I’ve been reading, and  though I actually (and occasionally) review books for money in real life, I am not a great book reviewer on my blog. Generally, I just read books and absorb them and that’s it. Though my friend recommended reading The Brief Wonderous Life of Oscar Wao, which I’ve owned for a couple of years (it was a gift) and I never read it. I was like, “Oh, I was worried it would be one of those ethnic identity books that I am not very into,” and she said, “No, it’s written in the culture of nerds, in NERDESE.” Apparently, the whole book is all about Lord of the Rings, so I will retrieve that book and read it this week, while the Hobbits are fresh in my mind. Same friend firmly vetoed Twilight, claiming it ruins your brain, even though she read all three. As I am not particularly into vampires (though I do enjoy a high school romance), I think I am safe.

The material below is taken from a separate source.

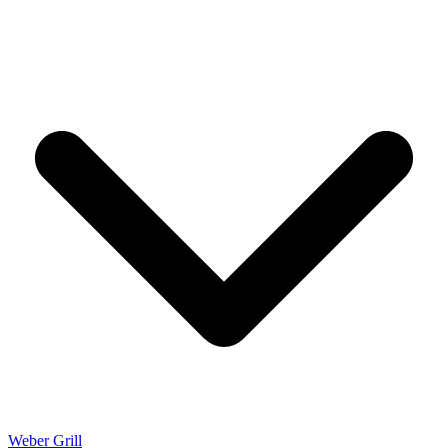
Weber Grill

Anyway, this week, I read America America, by Ethan Canin, which was kind of a crappier version of All the King’s Men. I understand that novelists–particularly male novelists–are fond of these epic, sweeping “And lo, this is America!”-kind of books, but they don’t always work out. I should write not-so-enthusiastic flap copy for books. America America could be described as:

*crappy All the King’s Men

* Primary Colors, but in the ’70s

* The Emperor of Ocean Park, but with white people!

I guess I secretly do read a lot of these political campaign books. I actually have read another Ethan Canin book–For Kings and Planets, and there were definite similarities between the two books. Both books are very into class and moving from the lower-middle class into the upper-middle class, a topic I do find interesting, but Canin is always so obvious about these issues I find his writing a little frustrating. Plus, I think in his efforts to ennoble the working class, he ends up being condescending. Whenever novelists start singing the praises of the working man, I groan, because I know that it’s all downhill prep-school  envy from there on out. Personally, I prefer my class warfare hidden within romantic machinations, hence my deep allegiance to Gossip Girl.

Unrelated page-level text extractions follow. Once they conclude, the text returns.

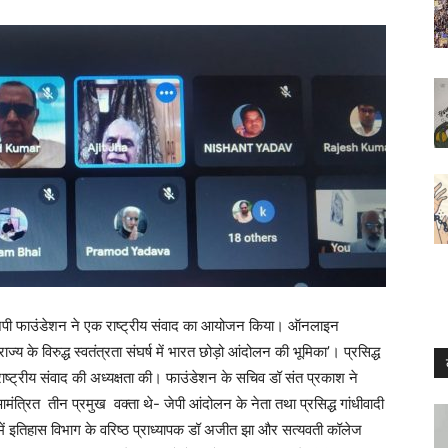
पी फाउंडेशन ने एक राष्ट्रीय संवाद का आयोजन किया। ऑनलाइन
राज्य के विरुद्ध स्वतंत्रता संघर्ष में भारत छोड़ो आंदोलन की भूमिका
’
। प्रसिद्ध
ष्ट्रीय संवाद की अध्यक्षता की। फाउंडेशन के सचिव डॉ संत प्रकाश ने
मंत्रित
तीन प्रमुख
वक्ता थे-
जेपी आंदोलन के नेता तथा प्रसिद्ध गांधीवादी
 में इतिहास विभाग के वरिष्ठ प्राध्यापक डॉ अजीत झा और
सत्यवती कॉलेज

Posted in book reviews, Socks, Uncategorized at June 15th, 2009.

I finished The Return of the King yesterday.  Anyhow, I did not become a Lord of the Rings mega-nerd, though I do now like to refer to people as X, son of Y, which is how everyone is ever introduced in LOTR. Anyway, this book was less like King Arthur stuff, as I had assumed it would be, and more like the Iliad/Odyssey, though somewhat reversed–the first two books are the odyssey part, and the third is the Iliad part.  It was really just one big war/journey book(s), with lots and lots of lineage-talk. By the time I got to book three, which is all lamentations of lands lost and children slain, I was like, okaaay, I know, I read the Iliad. (I’m actually much more familiar with the Iliad than the Odyssey, though I had to read both in college, because in fifth grade, we read some kind of abbreviated version of the Iliad and then had to draw our own illustrated version of the story, which kind of helps stick it in your brain.)

I have no knitting news. Sorry.

Posted in book reviews, Uncategorized at June 9th, 2009.